Document text:
++++
In the context of the respective cooking recipe, I then corrected these mistakes again - also to show you how to save the situation, and which factors - not clearly visible at first - had an influence on the respective error situation.

In this way, you can learn from my mistakes to avoid or solve similar mistakes in your systems.






1.3 Hostnames



In an old Siemens-Nixdorf-UNIX-manual, the configuration was explained using hostnamens like Jupiter and Saturn.

Because the dwarf planet pair Pluto and Charon (Charon is the greatest companion of the dwarf planet Pluto) have their common center of gravity, around which they circle, outside of their respective counterparts, these names seemed to me to be suitable to represent a cluster function. Consequently, the second largest moon of Pluto, Nix forms the third host in the three-cluster-node array.







2 Installation

2.1 Software



The DRBD software is provided for the Server or Enterprise editions starting with the following Linux distributions and is updated accordingly (as of summer 2020):





 Red Hat Enterprise Linux (RHEL), versions 6, 7 and 8



 SUSE Linux Enterprise Server (SLES), versions 11 SP4, 12 and 15



 Debian GNU/Linux, 8 (jessie), and 9 (stretch)



 Ubuntu Server Edition LTS 14.04 (Trusty Tahr), LTS 16.04 (Xenial Xerus), and LTS 18.04 (Bionic Beaver)





In addition, OpenSuSE provides the DRBD packages from version Leap 42.1.

When using the command zypper, it looks like this (the output lines habe been shortened because the type is package in all cases):








            Listing 2.1:





            zypper search drbd








pluto:~ # zypper search drbd

Loading repository data...
++++
Records for this exercise:
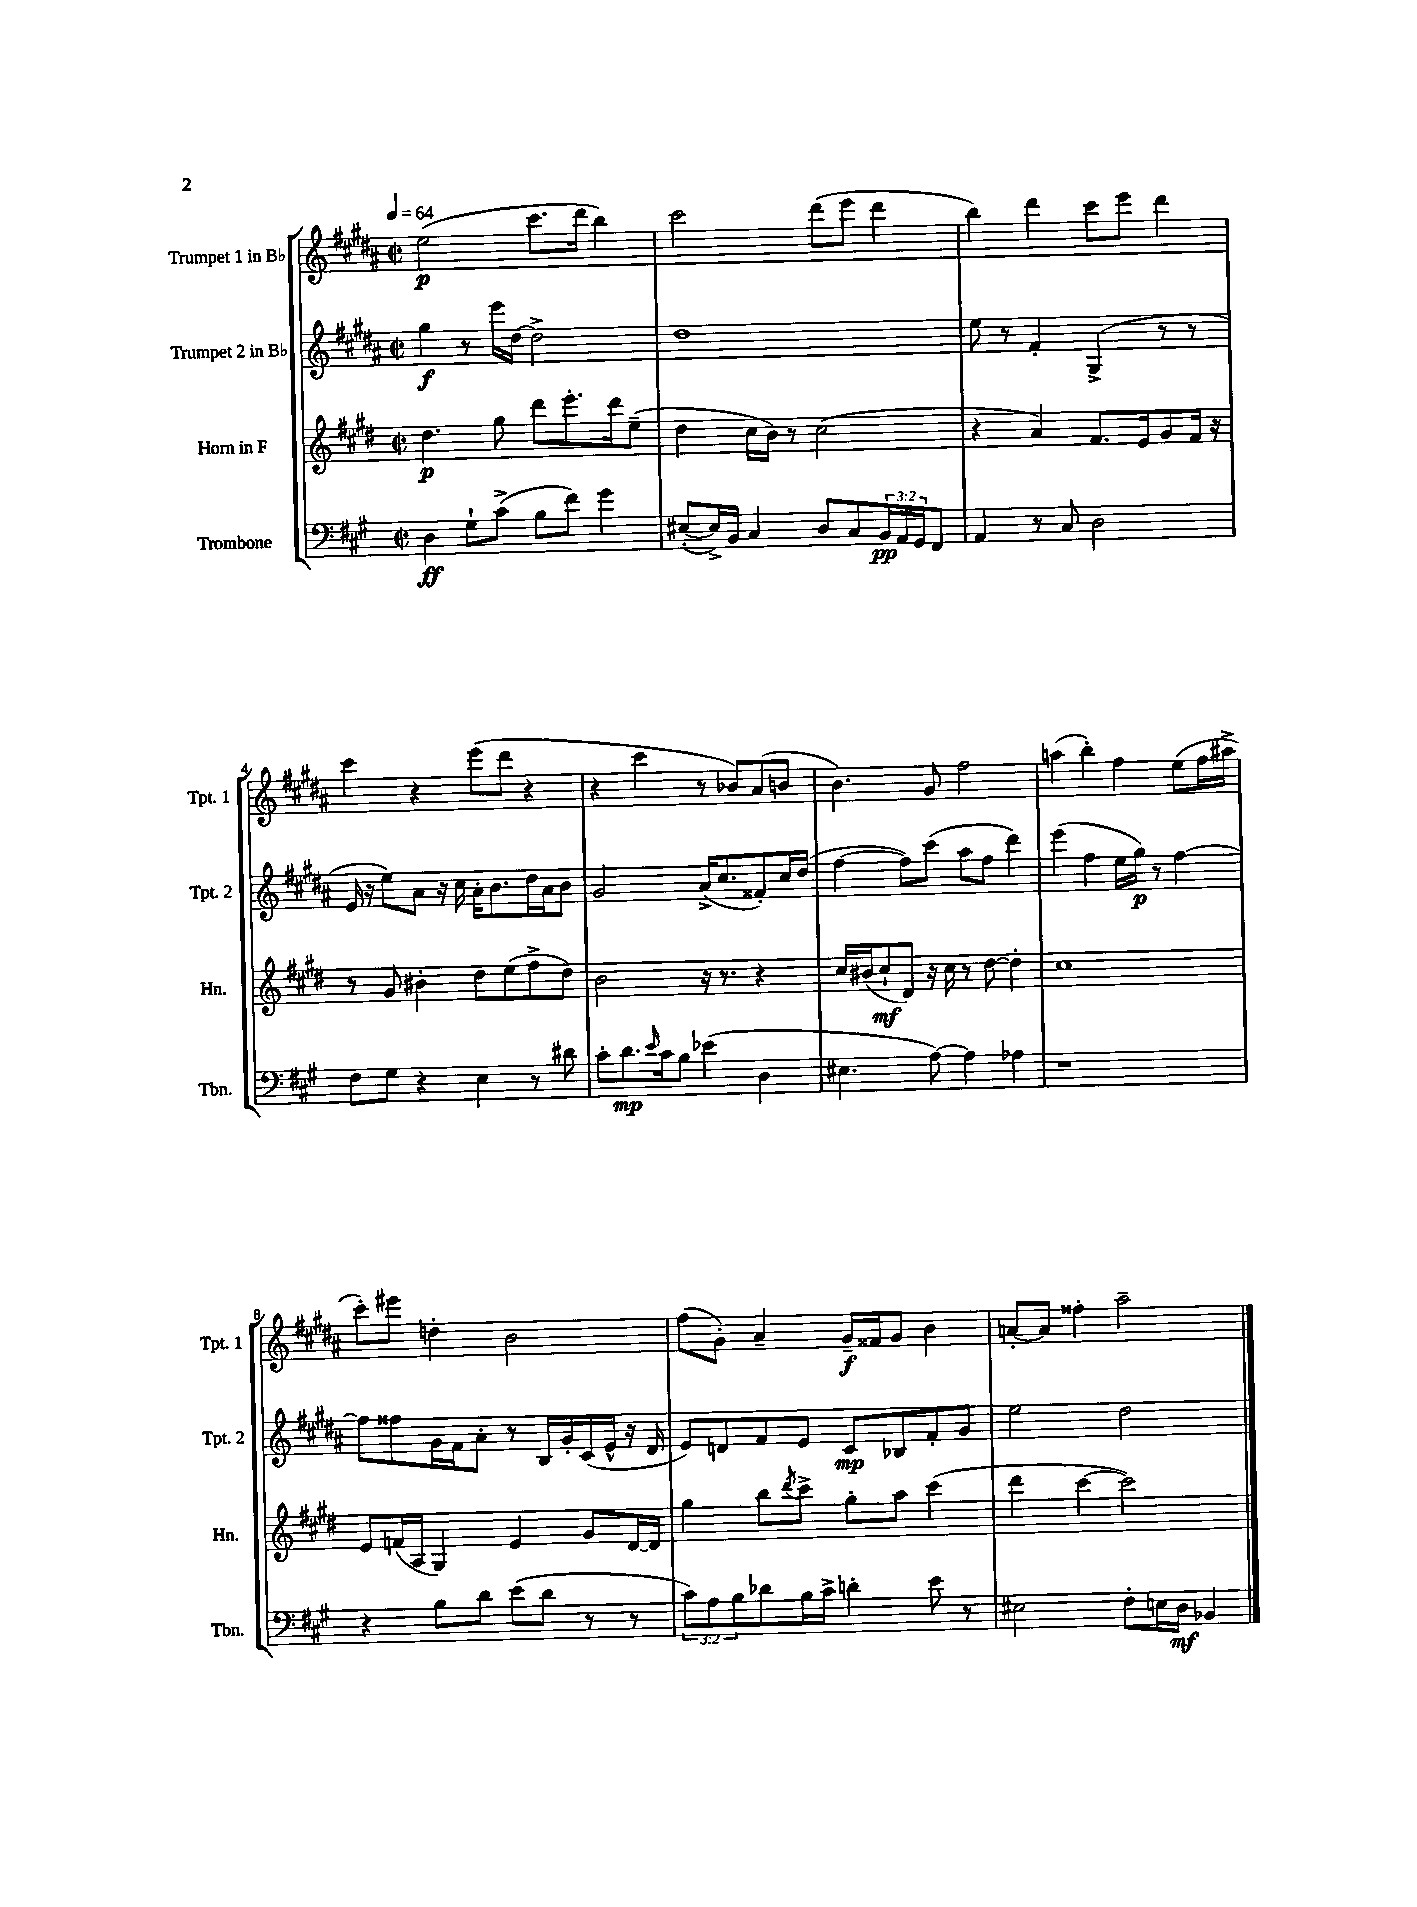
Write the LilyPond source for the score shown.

<<
\new StaffGroup <<
\new Staff = "s0" \with { instrumentName = "Trumpet 1 in Bb" shortInstrumentName = "Tpt. 1" } {
    \clef treble \key b \major \defaultTimeSignature \time 2/2 \tempo 4 = 64
    e''2\p( cis'''8. dis'''16 b''4) |
    cis'''2 dis'''8( e'''8 dis'''4 |
    b''4) dis'''4 cis'''8 e'''8 dis'''4 |
    cis'''4 r4 e'''8( dis'''8 r4 |
    r4 cis'''4 r8 bes'8) ais'8( b'8 |
    b'4.) gis'8 fis''2 |
    a''4( b''4-.) fis''4 e''8( fis''16 ais''16-> |
    cis'''8-.) eis'''8 d''4-. b'2 |
    fis''8( gis'8-.) ais'4-- gis'16--\f fisis'16 gis'8 b'4 |
    a'8~-. a'8 fisis''4-. ais''2-- \bar "|." |
}
\new Staff = "s1" \with { instrumentName = "Trumpet 2 in Bb" shortInstrumentName = "Tpt. 2" } {
    \clef treble \key b \major \defaultTimeSignature \time 2/2
    gis''4\f r8 e'''16 dis''16~ dis''2-> |
    dis''1 |
    e''8 r8 fis'4-. gis4->( r8 r8 |
    e'16 r16 e''8) ais'8 r16 cis''16 ais'16-. b'8. dis''16 ais'16 b'8 |
    gis'2 ais'16->( cis''8. fisis'8-.) cis''16 dis''16( |
    fis''4~ fis''8) cis'''8( ais''8 fis''8 dis'''4) |
    e'''4( fis''4 e''16 gis''16\p) r8 fis''4~ |
    fis''8 fisis''8 gis'16 fis'16 ais'8-. r8 b16 gis'16-. cis'16( e'16-^ r16 dis'16 |
    e'8) d'8 fis'8 e'8 cis'8\mp bes8 fis'8-. gis'8 |
    e''2 dis''2 \bar "|." |
}
\new Staff = "s2" \with { instrumentName = "Horn in F" shortInstrumentName = "Hn." } {
    \clef treble \key e \major \defaultTimeSignature \time 2/2
    dis''4.\p gis''8 dis'''8 e'''8.-. dis'''16 e''8--( |
    dis''4 cis''16 b'16) r8 cis''2( |
    r4 a'4) fis'8. e'16 gis'8 fis'16 r16 |
    r8 gis'8 bis'4-. dis''8 e''8( fis''8-> dis''8) |
    b'2 r16 r8. r4 |
    cis''16 bis'16( cis''8-!\mf dis'8) r16 cis''16 r8 dis''8~ dis''4-. |
    cis''1 |
    e'8 f'16( a16 gis4) e'4 gis'8 dis'16~ dis'16 |
    gis''4 b''8 \acciaccatura { dis'''8 } cis'''8-> gis''8-. a''8 cis'''4( |
    dis'''4 cis'''4~ cis'''2) \bar "|." |
}
\new Staff = "s3" \with { instrumentName = "Trombone" shortInstrumentName = "Tbn." } {
    \clef bass \key a \major \defaultTimeSignature \time 2/2 \override Staff.TupletNumber.text = #tuplet-number::calc-fraction-text
    d4\ff gis8-! cis'8->( b8 fis'8) gis'4 |
    eis8~-.( eis16->) b,16 cis4 d8 cis8 \tuplet 3/2 { b,16\pp a,16 gis,16 } fis,8 |
    a,4 r8 cis8 d2 |
    fis8 gis8 r4 e4 r8 dis'8 |
    cis'8-. d'8.\mp \grace { e'16 } cis'16 b8 ees'4( d4 |
    eis4. a8~) a4 aes4 |
    r1 |
    r4 b8 d'8 e'8( d'8 r8 r8 |
    \tuplet 3/2 { cis'8) a8 b8 } des'8 b16 cis'16-> d'4-. e'8 r8 |
    eis2 fis8-. e16 d16\mf bes,4 \bar "|." |
}
>>
>>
++++
Given task 1:
Decide whether each statement agrees with the DRBD excerpt, answering yes or no and quoting the words from the excerpt that settle it: (a) Nix is the second largest moon of Pluto. (b) DRBD software is provided for Debian GNU/Linux version 10. (c) OpenSuSE provides DRBD packages from version Leap 42.1.
Given task 2:
Count the lines of the records that contain the string "Trumpet". Give only the number.
The records are unrelated to the text.

Task result 1:
(a) Yes: "the second largest moon of Pluto, Nix forms the third host"
(b) No: "Debian GNU/Linux, 8 (jessie), and 9 (stretch)"
(c) Yes: "OpenSuSE provides the DRBD packages from version Leap 42.1"

Task result 2:
2